### [What is needed]
Can you arrange the material below as a two-column Markdown table, with a row number under "Row" and the line itself under "Line", skipping blank lines and leaving the pictures out?

### [Provided entries]
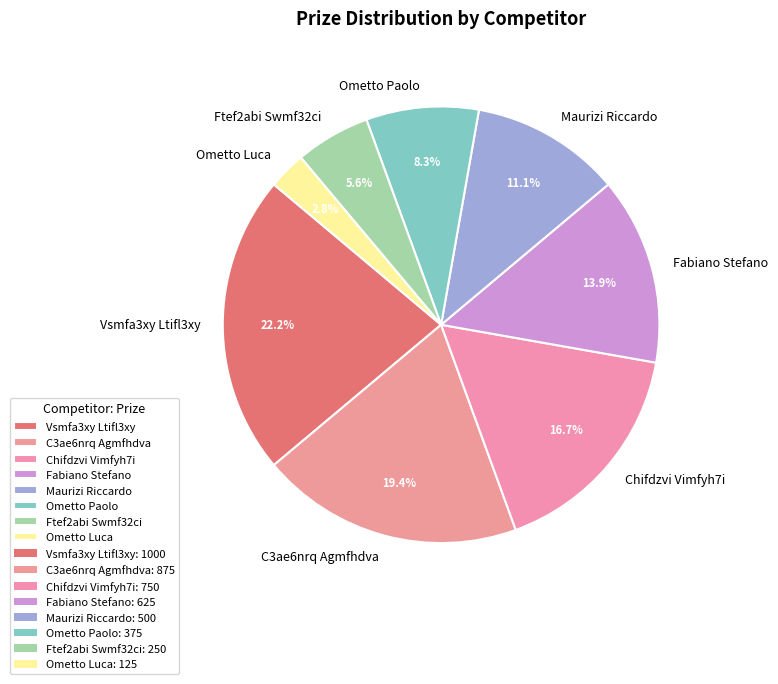

What is the ratio of the value at C3ae6nrq Agmfhdva to the value at Chifdzvi Vimfyh7i?

1.2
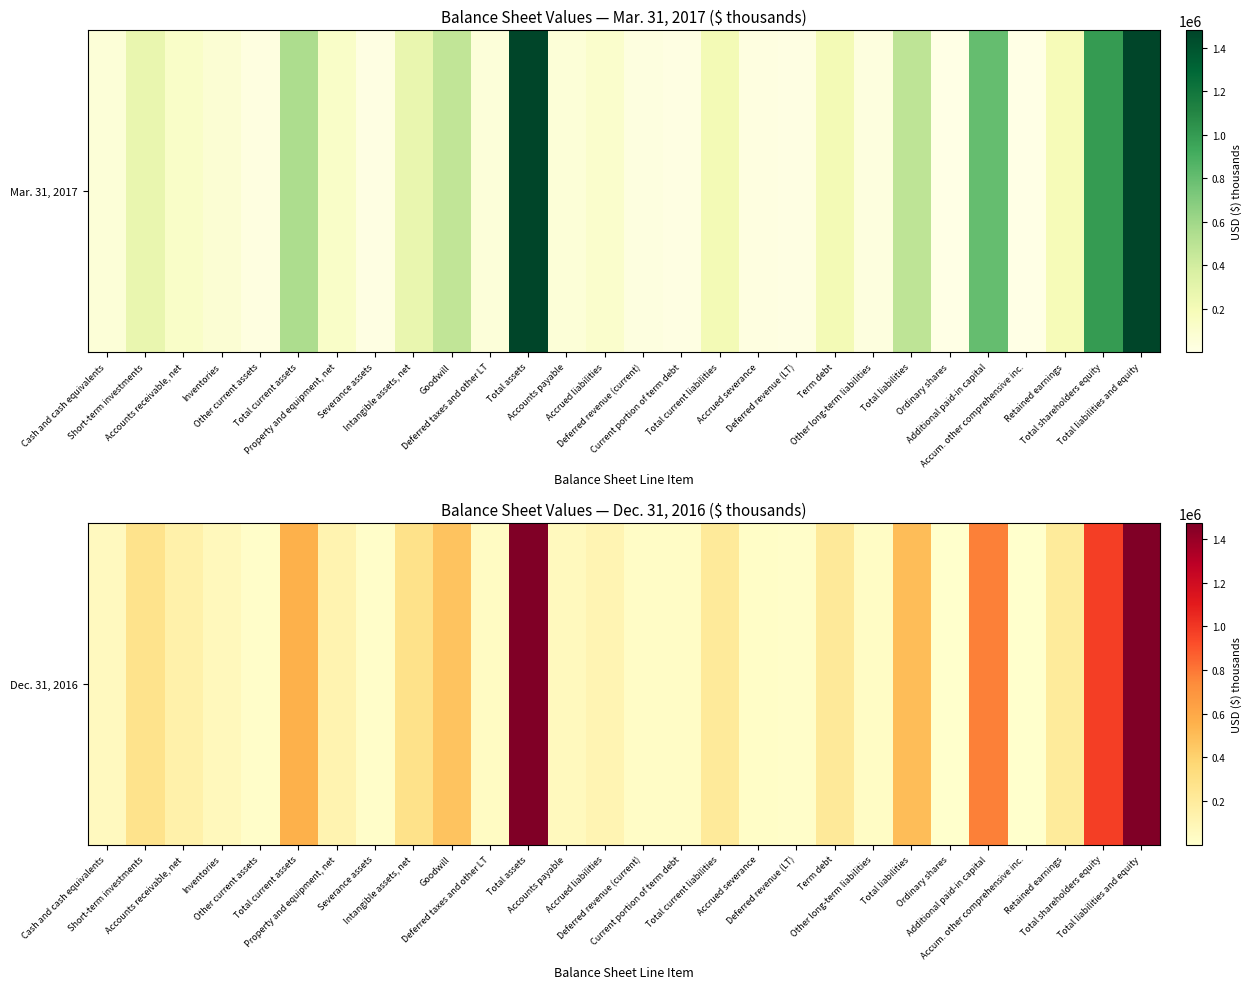

Which label corresponds to the largest value in the chart?

Total assets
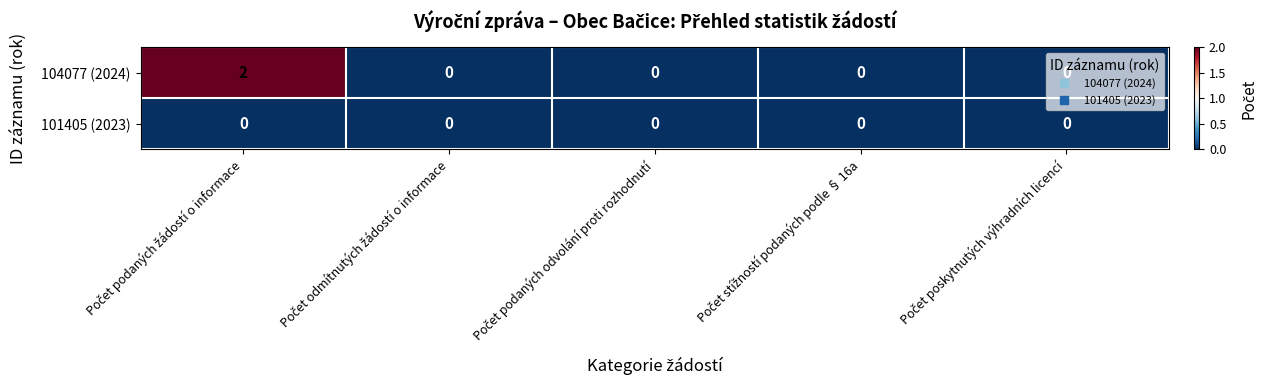

Which series has the largest total across all categories?

104077 (2024)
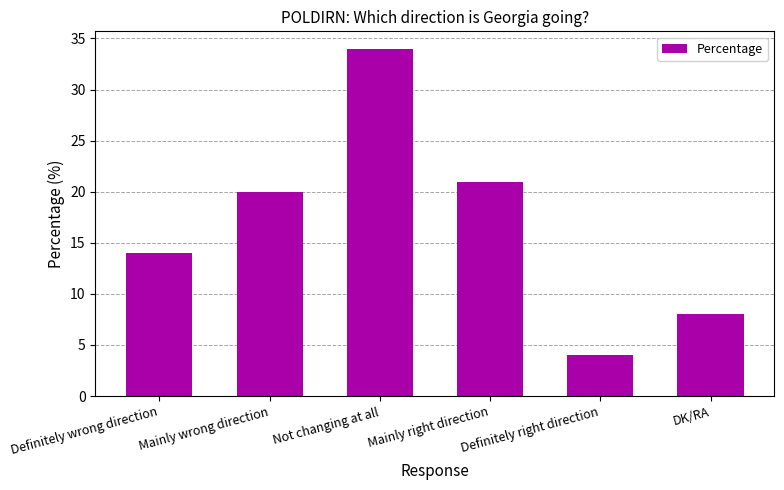

What is the minimum value shown in the chart?

4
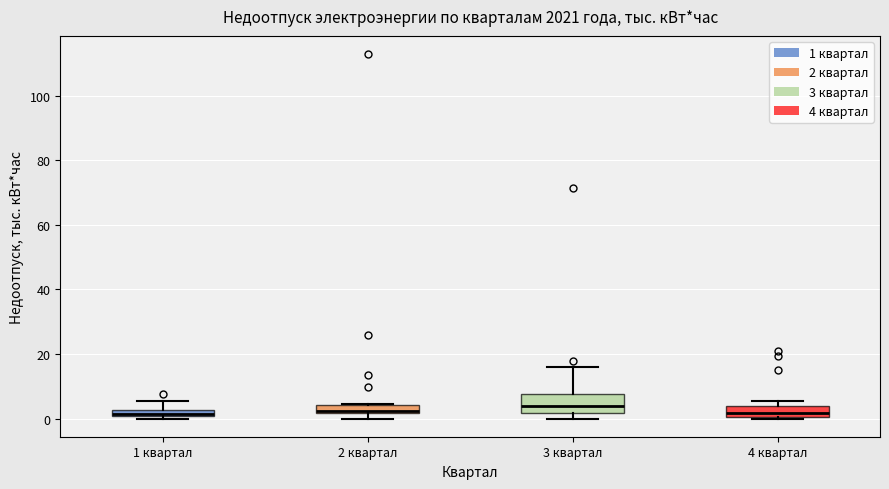

Which box is the tallest, from its lower edge to its upper edge?

3 квартал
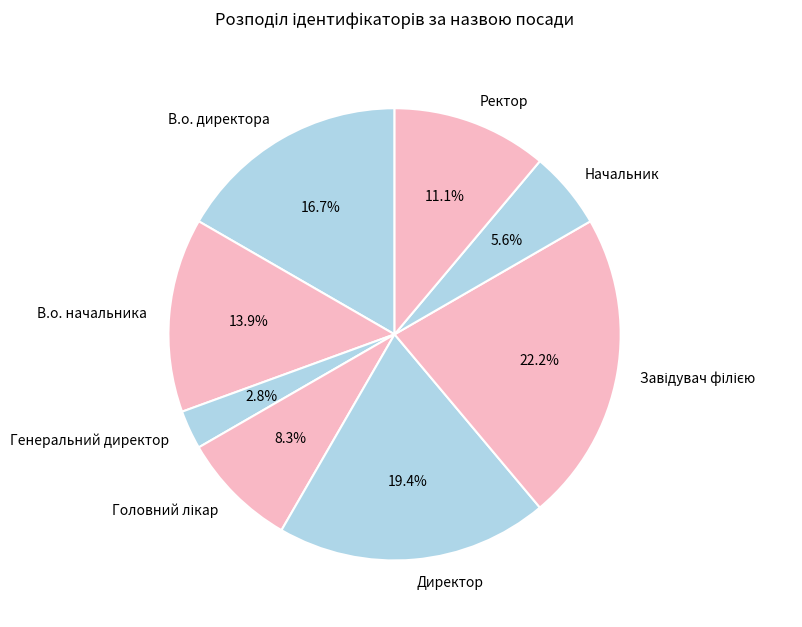

To the nearest percent, what is the average slice percentage?

12%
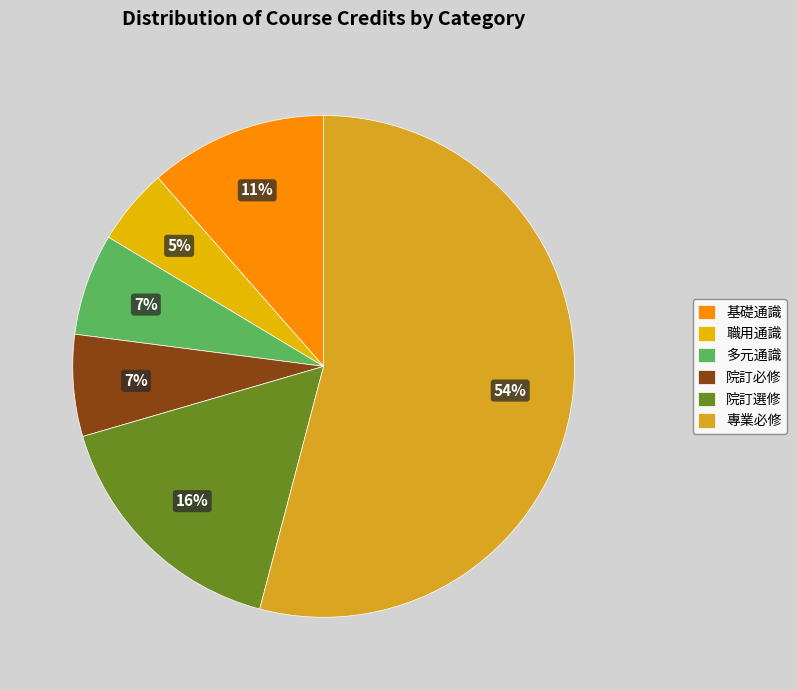

How many segments does this pie chart have?

6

### [Exercise answer]
| Row | Line |
|---|---|
| 1 | What is the ratio of the value at C3ae6nrq Agmfhdva to the value at Chifdzvi Vimfyh7i? |
| 2 | 1.2 |
| 3 | Which label corresponds to the largest value in the chart? |
| 4 | Total assets |
| 5 | Which series has the largest total across all categories? |
| 6 | 104077 (2024) |
| 7 | What is the minimum value shown in the chart? |
| 8 | 4 |
| 9 | Which box is the tallest, from its lower edge to its upper edge? |
| 10 | 3 квартал |
| 11 | To the nearest percent, what is the average slice percentage? |
| 12 | 12% |
| 13 | How many segments does this pie chart have? |
| 14 | 6 |